> BRIEF 1:
In the example section, which two samples make up class B?
> BRIEF 2:
Please decide whether each statement agrees with the example section, answering yes or no and quoting the deciding words: (a) The example uses four samples. (b) The samples fall into three classes. (c) Table 1 lists the feature values of the samples.
> BRIEF 3:
According to the example section, how should the rows and columns of Table 1 be read?

> DOCUMENT PASSAGE:
4 Example and its experiment

Suppose there are four samples(see Tab. 1), ${S_{0}}=(1,0,1,0)$ , ${S_{1}}=(1,0,0,0)$ , ${S_{2}}=(0,1,1,0)$ , ${S_{3}}=(0,1,0,0)$ , thus the $n$ in Eq. (4) is 2, and they belong to two classes: $A=\{{S_{0}},{S_{1}}\}$ , $B=\{{S_{2}},{S_{3}}\}$ , which is illustrated in Fig. 4.

Table 1: The feature values of four samples. Each row represents all the feature values of a certain sample, while each column denotes a certain feature value of all the samples.

	$F_{0}$	$F_{1}$	$F_{2}$
$S_{0}$	1	0	1
$S_{1}$	1	0	0
$S_{2}$	0	1	1
$S_{3}$	0	1	0

First, the four initial quantum states are prepared as follows,

\left\{{\begin{array}[]{*{20}{c}}{\left|\psi\right\rangle_{{{\rm{S}}_{\rm{0}}}}}=\left|{{\rm{00}}}\right\rangle{\left|{\rm{0}}\right\rangle^{\otimes 2}}\left|1\right\rangle\left|0\right\rangle\\ {\left|\psi\right\rangle_{{{\rm{S}}_{\rm{1}}}}}=\left|{{\rm{01}}}\right\rangle{\left|{\rm{0}}\right\rangle^{\otimes 2}}\left|1\right\rangle\left|0\right\rangle\\ {\left|\psi\right\rangle_{{{\rm{S}}_{\rm{2}}}}}=\left|{{\rm{10}}}\right\rangle{\left|{\rm{0}}\right\rangle^{\otimes 2}}\left|1\right\rangle\left|0\right\rangle\\ {\left|\psi\right\rangle_{{{\rm{S}}_{\rm{3}}}}}=\left|{{\rm{11}}}\right\rangle{\left|{\rm{0}}\right\rangle^{\otimes 2}}\left|1\right\rangle\left|0\right\rangle\end{array}}.\right.

> MATERIAL SHOWN:
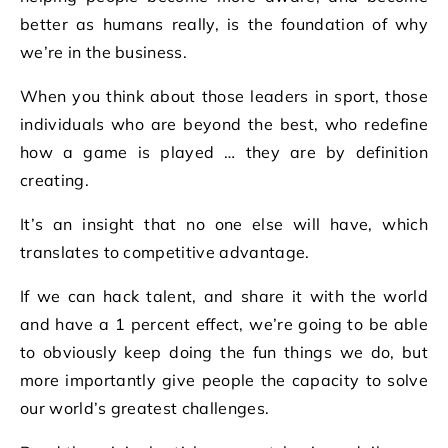
better as humans really, is the foundation of why
we’re in the business.
When you think about those leaders in sport, those
individuals who are beyond the best, who redefine
how a game is played … they are by definition
creating.
It’s an insight that no one else will have, which
translates to competitive advantage.
If we can hack talent, and share it with the world
and have a 1 percent effect, we’re going to be able
to obviously keep doing the fun things we do, but
more importantly give people the capacity to solve
our world’s greatest challenges.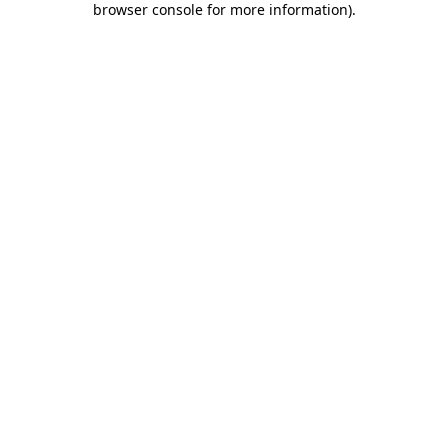
browser console for more information)
.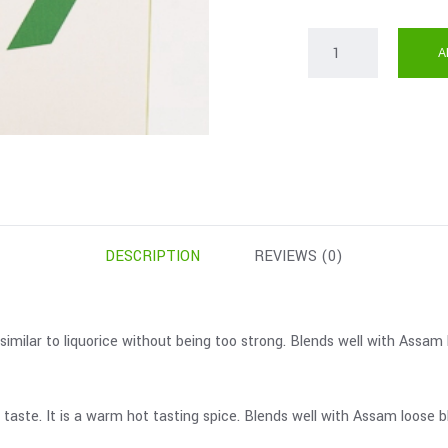
A
DESCRIPTION
REVIEWS (0)
 similar to liquorice without being too strong. Blends well with Assa
r taste. It is a warm hot tasting spice. Blends well with Assam loos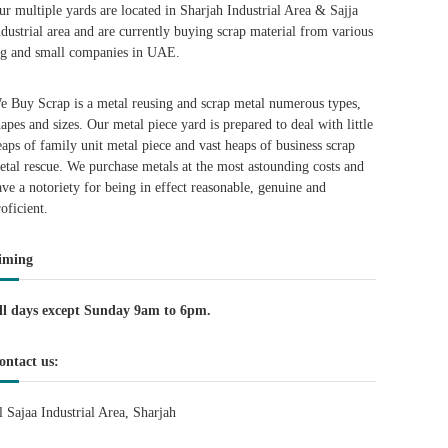
ur multiple yards are located in Sharjah Industrial Area & Sajja
ndustrial area and are currently buying scrap material from various
ig and small companies in UAE.
e Buy Scrap is a metal reusing and scrap metal numerous types,
hapes and sizes. Our metal piece yard is prepared to deal with little
eaps of family unit metal piece and vast heaps of business scrap
etal rescue. We purchase metals at the most astounding costs and
ave a notoriety for being in effect reasonable, genuine and
roficient.
iming
ll days except Sunday 9am to 6pm.
ontact us:
l Sajaa Industrial Area, Sharjah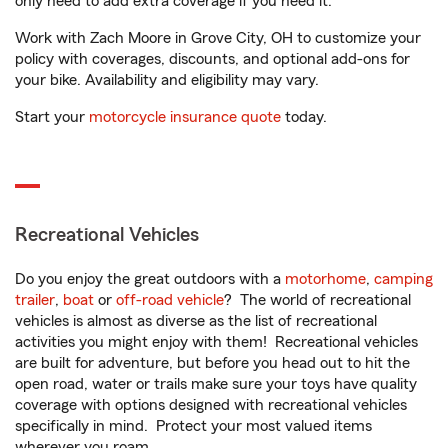
only need to add extra coverage if you need it.
Work with Zach Moore in Grove City, OH to customize your
policy with coverages, discounts, and optional add-ons for
your bike. Availability and eligibility may vary.
Start your
motorcycle insurance quote
today.
Recreational Vehicles
Do you enjoy the great outdoors with a
motorhome
,
camping
trailer
,
boat
or
off-road vehicle
? The world of recreational
vehicles is almost as diverse as the list of recreational
activities you might enjoy with them! Recreational vehicles
are built for adventure, but before you head out to hit the
open road, water or trails make sure your toys have quality
coverage with options designed with recreational vehicles
specifically in mind. Protect your most valued items
wherever you roam.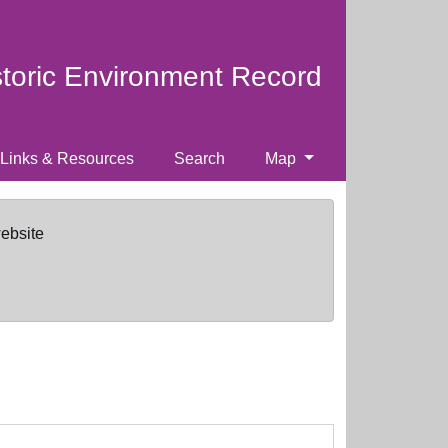
storic Environment Record
Links & Resources
Search
Map
website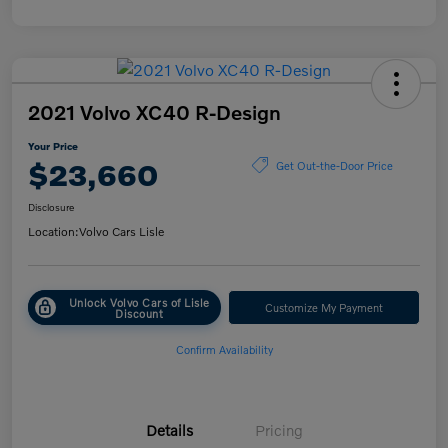
2021 Volvo XC40 R-Design
Your Price
$23,660
Get Out-the-Door Price
Disclosure
Location:
Volvo Cars Lisle
Unlock Volvo Cars of Lisle
Customize My Payment
Discount
Confirm Availability
Details
Pricing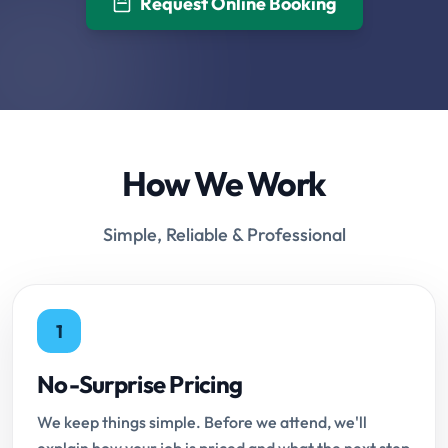
Request Online Booking
How We Work
Simple, Reliable & Professional
1
No-Surprise Pricing
We keep things simple. Before we attend, we'll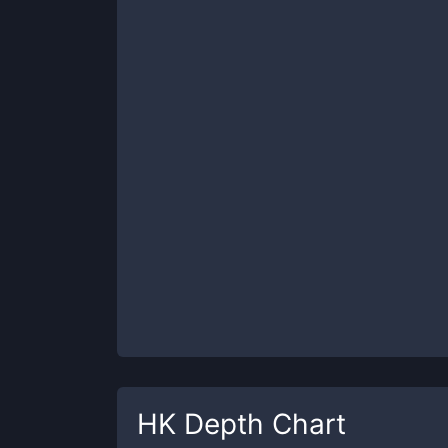
HK
Depth Chart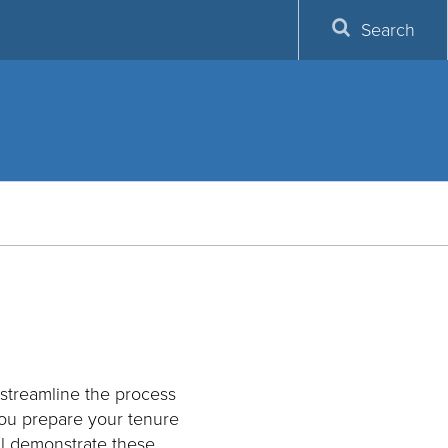
Search
 streamline the process
you prepare your tenure
ll demonstrate these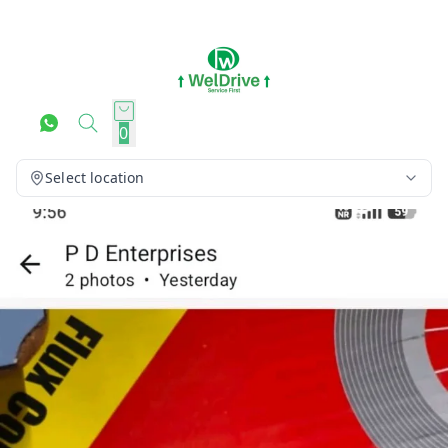
0
Select location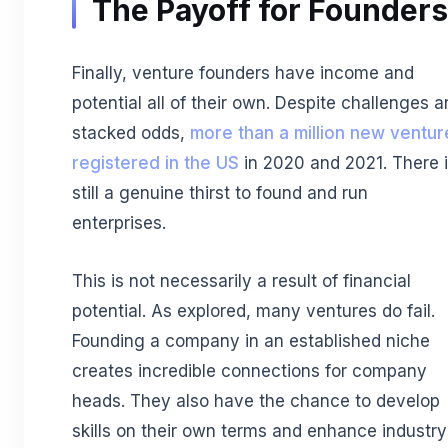
The Payoff for Founders
Finally, venture founders have income and
potential all of their own. Despite challenges 
stacked odds,
more than a million new ventur
registered in the US
in 2020 and 2021. There 
still a genuine thirst to found and run
enterprises.
This is not necessarily a result of financial
potential. As explored, many ventures do fail.
Founding a company in an established niche
creates incredible connections for company
heads. They also have the chance to develop
skills on their own terms and enhance industry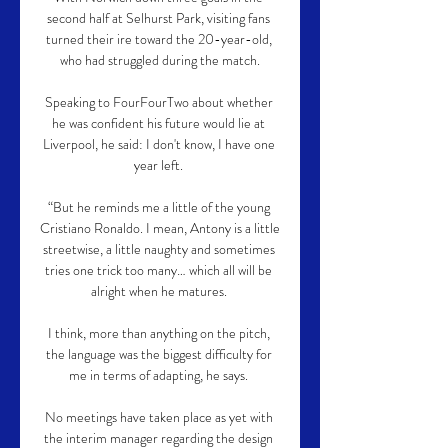
second half at Selhurst Park, visiting fans 
turned their ire toward the 20-year-old, 
who had struggled during the match.

Speaking to FourFourTwo about whether 
he was confident his future would lie at 
Liverpool, he said: I don't know, I have one 
year left. 

“But he reminds me a little of the young 
Cristiano Ronaldo. I mean, Antony is a little 
streetwise, a little naughty and sometimes 
tries one trick too many… which all will be 
alright when he matures. 

I think, more than anything on the pitch, 
the language was the biggest difficulty for 
me in terms of adapting, he says. 

No meetings have taken place as yet with 
the interim manager regarding the design 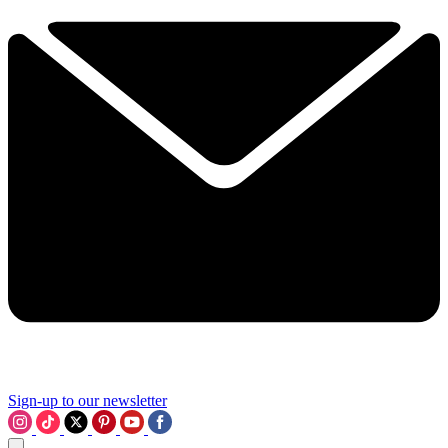
Sign-up to our newsletter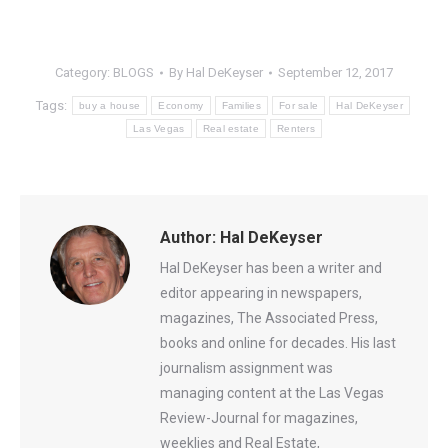
Category:
BLOGS
By
Hal DeKeyser
September 12, 2017
Tags:
buy a house
Economy
Families
For sale
Hal DeKeyser
Las Vegas
Real estate
Renters
Author:
Hal DeKeyser
Hal DeKeyser has been a writer and
editor appearing in newspapers,
magazines, The Associated Press,
books and online for decades. His last
journalism assignment was
managing content at the Las Vegas
Review-Journal for magazines,
weeklies and Real Estate,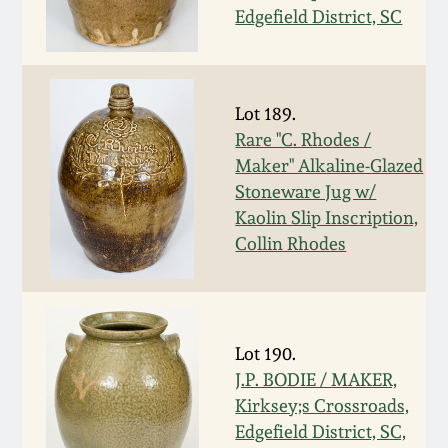
July 17, 2010
Fall 2023
Edgefield District, SC
April 10, 2010
Summer 2023
Lot 189.
Jan 30, 2010
Spring 2023
Rare "C. Rhodes /
Maker" Alkaline-Glazed
Oct 31, 2009
Fall 2022
Stoneware Jug w/
Kaolin Slip Inscription,
July 11, 2009
Summer 2022
Collin Rhodes
March 21, 2009
Spring 2022
Lot 190.
Fall 2021
J.P. BODIE / MAKER,
Kirksey;s Crossroads,
Summer 2021
Edgefield District, SC,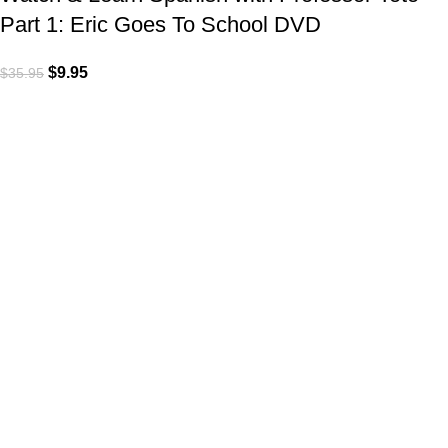
Part 1: Eric Goes To School DVD
$
9.95
$
35.95
VISIT US
Shop 1, 474 Upper Edward Street,
Spring Hill QLD 4000
CALL US
Call (07) 3831 7633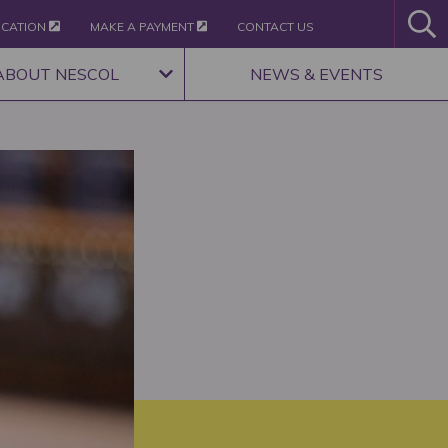
ICATION
MAKE A PAYMENT
CONTACT US
ABOUT NESCOL
NEWS & EVENTS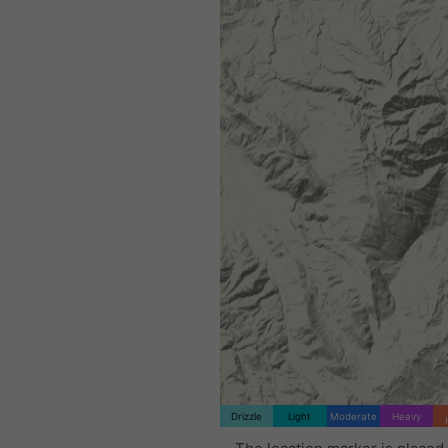
Drizzle
Light
Moderate
Heavy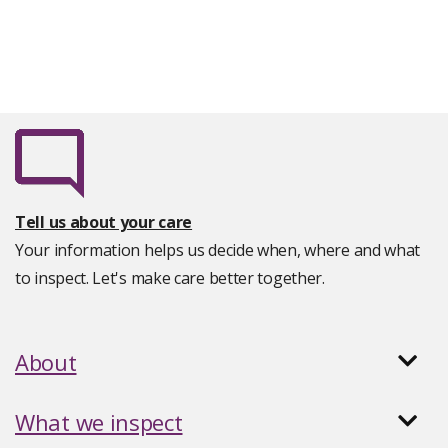
Tell us about your care
Your information helps us decide when, where and what
to inspect. Let's make care better together.
About
What we inspect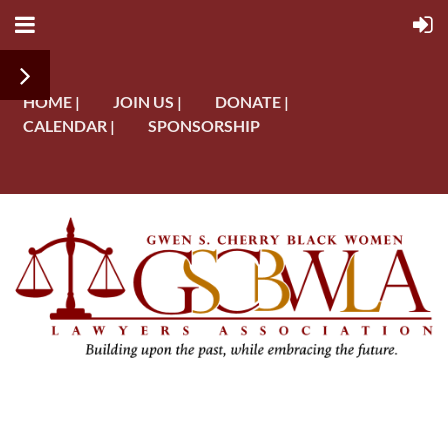
HOME |
JOIN US |
DONATE |
CALENDAR |
SPONSORSHIP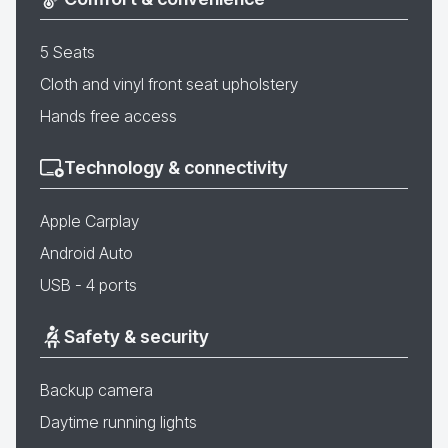
5 Seats
Cloth and vinyl front seat upholstery
Hands free access
Technology & connectivity
Apple Carplay
Android Auto
USB - 4 ports
Safety & security
Backup camera
Daytime running lights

> REPLY 1:
S2 and S3.

> REPLY 2:
(a) Yes: "Suppose there are four samples"
(b) No: "they belong to two classes"
(c) Yes: "The feature values of four samples"

> REPLY 3:
Each row gives all the feature values of one sample. Each column gives one feature's value for all the samples.